While my emphasis, here, has been on pleasure, there is more than just this aspect to Claire Potter’s poem. Swallow is pleasurable, yes — we can see it in such lines and passages as “fire-flies and other insects webb-wagged from the air” (from “As Regarding Rhythm”) or “a pear takes shape” from “Promethean Fruit”, or the following passage from “A Truth in Lilies”
We mark our descent
from the secretly divine to the scarcely arrived
with lashings of pollen
But there is more than just pleasure to this poem. There is a very strong, and very real, engagement with the outer world, whether it be the world of cycads and parks, as cycads and parks, that we find in “Ladies of the Canon”, or the world of language, as in the poems of Judith Wright that also underlie this same piece. When we are aware of the allusions, whether they be covert or overt (for example, in the “drunken boats” of “An Asra Bird”, or the Asra bird of the piece’s title, for example), we can read the poem’s relations to other texts. And in this way it is no different from other poems. The whole, in a sense, alludes to the wider worlds around it, in such a way that, once read, a change has been effected, and we look at the world and ourselves in new ways. It is not that the wider world has been changed, but our perception of it has, and this is one of the major functions of great art.

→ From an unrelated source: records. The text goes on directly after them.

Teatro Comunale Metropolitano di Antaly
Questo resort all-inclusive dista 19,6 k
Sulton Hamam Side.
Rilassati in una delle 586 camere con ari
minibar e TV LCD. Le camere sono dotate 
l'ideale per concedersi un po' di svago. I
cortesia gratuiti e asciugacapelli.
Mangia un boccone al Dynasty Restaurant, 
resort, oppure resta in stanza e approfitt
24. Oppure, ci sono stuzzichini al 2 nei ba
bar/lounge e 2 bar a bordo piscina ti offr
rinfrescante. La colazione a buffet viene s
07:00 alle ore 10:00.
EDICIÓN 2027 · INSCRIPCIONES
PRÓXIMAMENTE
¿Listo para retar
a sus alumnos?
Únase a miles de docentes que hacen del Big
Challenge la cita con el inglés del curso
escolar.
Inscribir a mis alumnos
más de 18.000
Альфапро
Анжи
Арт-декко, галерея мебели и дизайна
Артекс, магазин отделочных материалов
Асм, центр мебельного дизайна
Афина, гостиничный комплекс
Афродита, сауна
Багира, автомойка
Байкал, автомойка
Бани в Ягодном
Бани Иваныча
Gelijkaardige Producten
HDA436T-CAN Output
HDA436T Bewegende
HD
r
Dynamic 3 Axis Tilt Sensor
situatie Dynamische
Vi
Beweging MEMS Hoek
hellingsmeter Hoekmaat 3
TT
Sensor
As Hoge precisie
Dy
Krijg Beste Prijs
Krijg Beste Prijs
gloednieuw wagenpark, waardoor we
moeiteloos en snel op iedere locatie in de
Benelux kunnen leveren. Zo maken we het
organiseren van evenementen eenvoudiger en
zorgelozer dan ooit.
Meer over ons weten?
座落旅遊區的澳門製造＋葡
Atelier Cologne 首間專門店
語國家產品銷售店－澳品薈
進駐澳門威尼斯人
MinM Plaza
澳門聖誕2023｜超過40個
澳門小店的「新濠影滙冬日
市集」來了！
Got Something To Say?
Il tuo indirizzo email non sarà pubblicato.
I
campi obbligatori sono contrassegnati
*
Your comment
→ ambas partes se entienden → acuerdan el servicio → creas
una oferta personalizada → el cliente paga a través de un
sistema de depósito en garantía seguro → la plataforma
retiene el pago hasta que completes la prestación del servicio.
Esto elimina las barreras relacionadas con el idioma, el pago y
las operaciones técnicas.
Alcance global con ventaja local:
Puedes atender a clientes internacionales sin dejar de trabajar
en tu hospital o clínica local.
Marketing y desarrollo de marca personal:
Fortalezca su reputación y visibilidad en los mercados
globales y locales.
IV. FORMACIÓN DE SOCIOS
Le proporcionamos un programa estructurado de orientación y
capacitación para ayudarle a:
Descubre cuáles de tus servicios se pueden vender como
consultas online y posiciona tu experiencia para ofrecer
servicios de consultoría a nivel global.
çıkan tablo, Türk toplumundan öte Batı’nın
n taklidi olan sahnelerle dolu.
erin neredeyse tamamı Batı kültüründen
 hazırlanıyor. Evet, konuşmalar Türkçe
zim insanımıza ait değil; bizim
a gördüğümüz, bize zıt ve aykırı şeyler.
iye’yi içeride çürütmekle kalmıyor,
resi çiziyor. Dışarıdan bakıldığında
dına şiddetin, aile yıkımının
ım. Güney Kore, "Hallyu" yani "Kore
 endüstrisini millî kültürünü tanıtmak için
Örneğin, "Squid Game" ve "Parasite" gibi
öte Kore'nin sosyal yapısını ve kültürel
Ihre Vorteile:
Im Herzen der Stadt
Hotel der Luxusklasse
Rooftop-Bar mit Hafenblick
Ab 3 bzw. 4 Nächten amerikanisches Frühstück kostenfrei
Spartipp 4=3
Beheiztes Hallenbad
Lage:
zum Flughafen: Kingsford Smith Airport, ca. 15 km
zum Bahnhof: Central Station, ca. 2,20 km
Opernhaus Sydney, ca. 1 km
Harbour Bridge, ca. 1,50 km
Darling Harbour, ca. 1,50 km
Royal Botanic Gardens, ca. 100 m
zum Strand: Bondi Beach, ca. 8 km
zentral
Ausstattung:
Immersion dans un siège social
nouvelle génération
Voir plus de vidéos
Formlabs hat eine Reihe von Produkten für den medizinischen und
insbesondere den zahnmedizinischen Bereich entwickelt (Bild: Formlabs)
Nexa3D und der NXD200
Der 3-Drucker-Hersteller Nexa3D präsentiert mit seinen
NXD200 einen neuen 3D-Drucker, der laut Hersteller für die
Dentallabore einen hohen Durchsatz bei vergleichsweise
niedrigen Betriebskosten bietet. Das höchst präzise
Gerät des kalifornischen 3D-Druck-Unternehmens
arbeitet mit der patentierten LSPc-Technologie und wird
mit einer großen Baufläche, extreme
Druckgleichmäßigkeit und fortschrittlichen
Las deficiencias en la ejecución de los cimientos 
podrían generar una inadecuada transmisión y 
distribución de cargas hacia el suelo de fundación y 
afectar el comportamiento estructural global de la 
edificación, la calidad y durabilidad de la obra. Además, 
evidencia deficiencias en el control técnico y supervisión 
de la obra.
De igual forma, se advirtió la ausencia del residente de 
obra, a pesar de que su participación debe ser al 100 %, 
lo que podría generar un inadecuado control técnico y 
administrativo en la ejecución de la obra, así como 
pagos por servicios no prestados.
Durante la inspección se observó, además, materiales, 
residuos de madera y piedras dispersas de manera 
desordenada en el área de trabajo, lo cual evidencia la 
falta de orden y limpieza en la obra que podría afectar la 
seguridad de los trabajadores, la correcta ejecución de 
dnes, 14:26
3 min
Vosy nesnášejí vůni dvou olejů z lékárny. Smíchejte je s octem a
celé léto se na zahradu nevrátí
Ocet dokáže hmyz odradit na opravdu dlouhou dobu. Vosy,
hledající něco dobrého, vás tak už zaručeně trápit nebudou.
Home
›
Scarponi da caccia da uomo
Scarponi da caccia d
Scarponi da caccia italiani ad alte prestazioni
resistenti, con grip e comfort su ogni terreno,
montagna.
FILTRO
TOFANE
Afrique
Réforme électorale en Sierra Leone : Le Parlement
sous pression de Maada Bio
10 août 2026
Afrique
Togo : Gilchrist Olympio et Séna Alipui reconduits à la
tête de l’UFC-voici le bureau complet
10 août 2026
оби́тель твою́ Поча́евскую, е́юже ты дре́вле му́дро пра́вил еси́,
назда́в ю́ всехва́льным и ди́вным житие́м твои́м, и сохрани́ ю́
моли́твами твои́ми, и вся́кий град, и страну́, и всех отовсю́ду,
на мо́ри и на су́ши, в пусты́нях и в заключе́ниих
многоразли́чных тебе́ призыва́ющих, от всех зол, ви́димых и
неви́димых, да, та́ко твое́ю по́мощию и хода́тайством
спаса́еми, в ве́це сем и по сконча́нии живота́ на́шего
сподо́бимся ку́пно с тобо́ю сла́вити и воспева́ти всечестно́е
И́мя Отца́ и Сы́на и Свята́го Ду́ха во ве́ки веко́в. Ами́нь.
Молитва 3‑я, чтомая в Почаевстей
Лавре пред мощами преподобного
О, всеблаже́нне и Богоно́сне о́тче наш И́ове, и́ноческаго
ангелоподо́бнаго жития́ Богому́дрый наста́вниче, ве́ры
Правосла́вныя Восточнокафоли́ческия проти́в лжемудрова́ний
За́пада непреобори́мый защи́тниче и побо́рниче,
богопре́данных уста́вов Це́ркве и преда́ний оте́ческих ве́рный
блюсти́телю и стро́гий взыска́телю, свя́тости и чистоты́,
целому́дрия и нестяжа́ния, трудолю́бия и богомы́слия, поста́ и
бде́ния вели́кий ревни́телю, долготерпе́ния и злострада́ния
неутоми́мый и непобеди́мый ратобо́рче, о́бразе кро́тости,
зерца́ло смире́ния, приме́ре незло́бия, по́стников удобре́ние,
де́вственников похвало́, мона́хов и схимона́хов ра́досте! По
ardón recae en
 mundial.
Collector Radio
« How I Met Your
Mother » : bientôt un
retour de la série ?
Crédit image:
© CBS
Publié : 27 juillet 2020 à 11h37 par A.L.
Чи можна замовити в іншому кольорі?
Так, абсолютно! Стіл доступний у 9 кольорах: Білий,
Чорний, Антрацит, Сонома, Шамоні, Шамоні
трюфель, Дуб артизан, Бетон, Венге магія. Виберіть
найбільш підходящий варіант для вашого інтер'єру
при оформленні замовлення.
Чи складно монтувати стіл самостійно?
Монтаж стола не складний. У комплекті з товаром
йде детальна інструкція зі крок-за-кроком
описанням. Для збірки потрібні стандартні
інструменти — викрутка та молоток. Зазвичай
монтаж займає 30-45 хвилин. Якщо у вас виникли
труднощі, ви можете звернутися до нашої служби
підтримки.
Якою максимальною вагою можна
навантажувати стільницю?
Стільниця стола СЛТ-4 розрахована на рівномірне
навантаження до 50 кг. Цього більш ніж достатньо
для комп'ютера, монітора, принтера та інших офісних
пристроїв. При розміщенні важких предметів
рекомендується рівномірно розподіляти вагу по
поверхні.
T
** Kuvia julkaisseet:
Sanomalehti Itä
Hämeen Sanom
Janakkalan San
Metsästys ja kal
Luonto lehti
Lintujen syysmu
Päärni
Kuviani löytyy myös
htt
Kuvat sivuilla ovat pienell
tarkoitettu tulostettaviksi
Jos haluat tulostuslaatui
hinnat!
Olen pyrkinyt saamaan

There are many things which should give us pleasure: poetry is one of them. And the poetry of Claire Potter, in Swallow gives quite a large degree of pleasure. This is in large part due to the uniformity of excellence among the pieces. As stated, there are no real failures among the pieces, and the end result of this is a poem that does not fail as a result, or which is less of a qualified success than other, similar poems. Yet there is no real sense of breadth of tone among the pieces; this is, accordingly, the only major weakness of the poem as a whole, and I hope that it will be remedied as Ms Potter progresses as a poet. In addition, the fact that Swallow rewards repeated readings, and that it also changes our perceptions of the worlds that it engages with, enables us to argue that Swallow is not only a strongly pleasurable poem, but that it deserves a wide circle of readers, because its insights and pleasures are both strong and lasting. My poetic world, as a result, has become wider and richer, and I hope that Ms Potter will develop into a strong and important part of the Australian poetry scene, even if I judge solely from several readings of Swallow alone. There is much to commend here, and there is much that is worthy of both praise and our time. Let us then remember Swallow, and allow it to remain a strong and essential part of our poetry reading, lest we become impoverished as a result of neglecting its clear and present pleasures.